Crossfire
- Other names: Kreuzfeuer (German)
- Publishers: Ideal Toy Company (1971-1977) Milton Bradley (1987-1994) Hasbro (2016-present)
- Publication: 1971; 55 years ago
- Genres: Board game
- Languages: English
- Players: 2
- Playing time: 10'
- Age range: 7+

= Crossfire (board game) =

1971 board game

Crossfire is a board game created by the Ideal Toy Company in 1971. The object of the game is to score goals by pushing one of the two pucks into the opposing player's goal. This task is accomplished by shooting small metal ball bearings at the pucks using the attached guns. The earliest version of the game featured a flat board, whereas the 1990s release featured a dome-shaped board.
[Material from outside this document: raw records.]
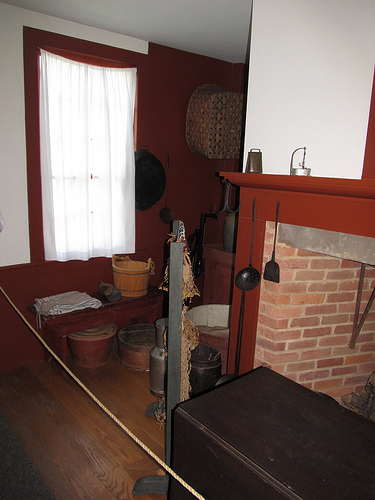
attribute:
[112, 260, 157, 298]
basket — brown, red, woven, wicker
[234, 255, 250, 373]
spoon — black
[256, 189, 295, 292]
shovel — black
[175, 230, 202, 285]
pole — blue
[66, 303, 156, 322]
bench — wood, wooden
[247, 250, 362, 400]
fireplace — brick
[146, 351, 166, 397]
jug — grey, metal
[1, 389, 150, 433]
floor — wooden, wood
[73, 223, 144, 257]
cloth — white, folded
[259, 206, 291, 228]
iron — black, large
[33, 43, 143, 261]
curtains — sheer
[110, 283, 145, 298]
bucket — wooden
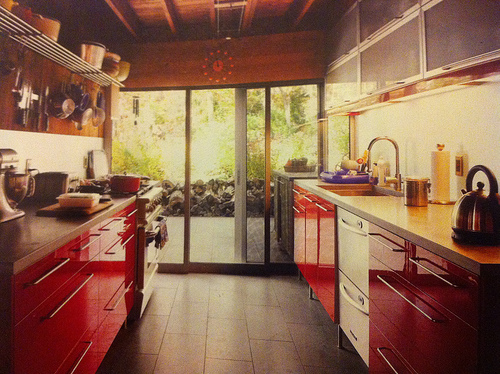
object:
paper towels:
[429, 133, 451, 205]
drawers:
[1, 193, 138, 374]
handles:
[30, 257, 71, 284]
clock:
[198, 45, 238, 86]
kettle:
[451, 165, 500, 245]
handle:
[460, 159, 494, 195]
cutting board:
[37, 192, 118, 215]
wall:
[1, 35, 122, 191]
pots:
[70, 104, 96, 125]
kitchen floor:
[128, 264, 337, 371]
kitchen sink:
[317, 178, 402, 198]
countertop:
[267, 171, 497, 274]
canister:
[404, 176, 430, 208]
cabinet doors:
[288, 185, 339, 322]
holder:
[427, 137, 452, 162]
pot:
[42, 82, 81, 120]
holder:
[315, 160, 371, 184]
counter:
[290, 178, 500, 374]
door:
[182, 82, 269, 272]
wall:
[94, 25, 328, 89]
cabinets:
[367, 223, 500, 372]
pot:
[73, 35, 115, 73]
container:
[54, 191, 100, 212]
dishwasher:
[333, 202, 367, 370]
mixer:
[0, 147, 36, 227]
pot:
[104, 175, 144, 199]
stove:
[64, 169, 155, 201]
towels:
[429, 147, 449, 207]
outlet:
[451, 155, 465, 177]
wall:
[346, 70, 498, 214]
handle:
[375, 272, 440, 323]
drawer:
[365, 221, 489, 373]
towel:
[156, 218, 173, 250]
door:
[137, 201, 162, 291]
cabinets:
[0, 197, 147, 374]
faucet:
[365, 135, 401, 193]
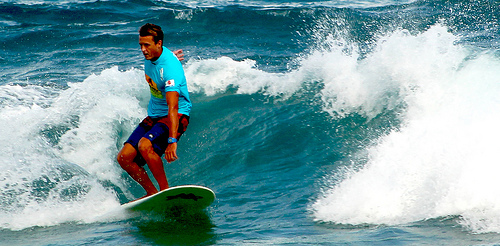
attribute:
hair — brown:
[134, 24, 164, 42]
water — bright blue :
[3, 3, 499, 238]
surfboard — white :
[129, 180, 217, 230]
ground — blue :
[356, 134, 438, 171]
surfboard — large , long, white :
[117, 182, 219, 224]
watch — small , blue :
[164, 132, 182, 151]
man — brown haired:
[92, 17, 210, 199]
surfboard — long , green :
[87, 168, 239, 235]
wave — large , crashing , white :
[13, 68, 100, 211]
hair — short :
[135, 21, 166, 45]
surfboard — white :
[115, 184, 217, 214]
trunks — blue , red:
[122, 113, 192, 167]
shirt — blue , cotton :
[135, 46, 194, 128]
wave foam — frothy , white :
[310, 11, 498, 236]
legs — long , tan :
[115, 142, 180, 192]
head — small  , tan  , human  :
[134, 20, 164, 62]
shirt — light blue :
[136, 63, 191, 113]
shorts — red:
[136, 110, 187, 169]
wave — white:
[1, 57, 142, 232]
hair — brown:
[135, 20, 165, 50]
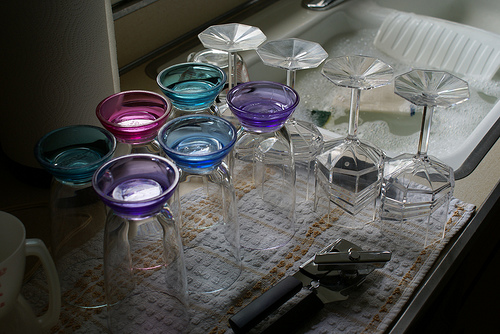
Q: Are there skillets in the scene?
A: No, there are no skillets.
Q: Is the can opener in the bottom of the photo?
A: Yes, the can opener is in the bottom of the image.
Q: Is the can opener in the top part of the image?
A: No, the can opener is in the bottom of the image.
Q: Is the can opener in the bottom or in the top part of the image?
A: The can opener is in the bottom of the image.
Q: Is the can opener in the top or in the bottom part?
A: The can opener is in the bottom of the image.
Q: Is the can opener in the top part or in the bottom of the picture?
A: The can opener is in the bottom of the image.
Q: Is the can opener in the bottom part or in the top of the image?
A: The can opener is in the bottom of the image.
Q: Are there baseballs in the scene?
A: No, there are no baseballs.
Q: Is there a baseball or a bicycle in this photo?
A: No, there are no baseballs or bicycles.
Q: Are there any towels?
A: Yes, there is a towel.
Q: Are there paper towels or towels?
A: Yes, there is a towel.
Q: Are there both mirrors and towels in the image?
A: No, there is a towel but no mirrors.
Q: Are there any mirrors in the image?
A: No, there are no mirrors.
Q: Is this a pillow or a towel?
A: This is a towel.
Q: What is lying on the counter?
A: The towel is lying on the counter.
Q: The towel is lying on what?
A: The towel is lying on the counter.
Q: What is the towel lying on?
A: The towel is lying on the counter.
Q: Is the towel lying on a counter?
A: Yes, the towel is lying on a counter.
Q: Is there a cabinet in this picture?
A: No, there are no cabinets.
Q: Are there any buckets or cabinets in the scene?
A: No, there are no cabinets or buckets.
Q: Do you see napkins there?
A: No, there are no napkins.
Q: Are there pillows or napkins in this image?
A: No, there are no napkins or pillows.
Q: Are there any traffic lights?
A: No, there are no traffic lights.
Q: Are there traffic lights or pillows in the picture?
A: No, there are no traffic lights or pillows.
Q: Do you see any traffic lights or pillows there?
A: No, there are no traffic lights or pillows.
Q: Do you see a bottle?
A: No, there are no bottles.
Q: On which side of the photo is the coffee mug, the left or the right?
A: The coffee mug is on the left of the image.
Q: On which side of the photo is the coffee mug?
A: The coffee mug is on the left of the image.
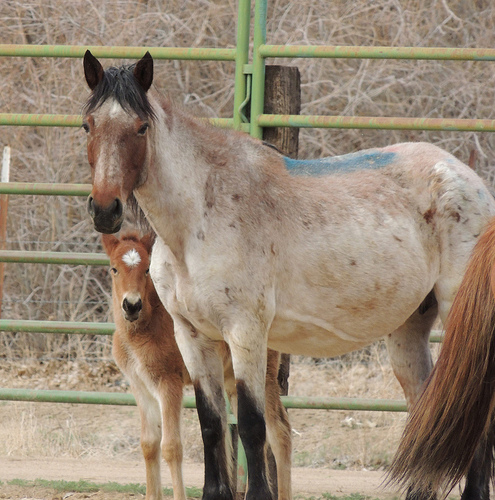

This allows the ball bearings to roll into the players' bins more easily but can cause the pucks to indefinitely rest at the edges of the board. In the 2010s rerelease, the board was sloped with a shallow grade, preventing the pucks from sliding on their own as much and making it easier to get them away from the borders.

==Gameplay==
The two pucks are made of plastic and rest on a central metal ball bearing. The bearing can spin and roll within the plastic mold allowing greater puck movement and responsiveness to hits. One of the pucks is shaped like a triangle, the other a star. The object of the game is to get either piece into your opponent's goal. The first to three goals wins.

==Marketing==
The early 1990s American commercial campaign for this product may be arguably its better-known aspect, portraying the game featured in a supposed near post-apocalyptic future, with the game used for a battle between two young men as "the ultimate challenge". The hero in the exchange was portrayed by a young Tim Maynard, a Shakespearean actor who transitioned into daytime soap opera acting. The music jingle was written and produced by Clay Mills and Richard Berg.

==Video game==
An arcade video game version of Crossfire was planned for release by Atari in 1975. However, the game was not released, and only a small number of prototypes were produced.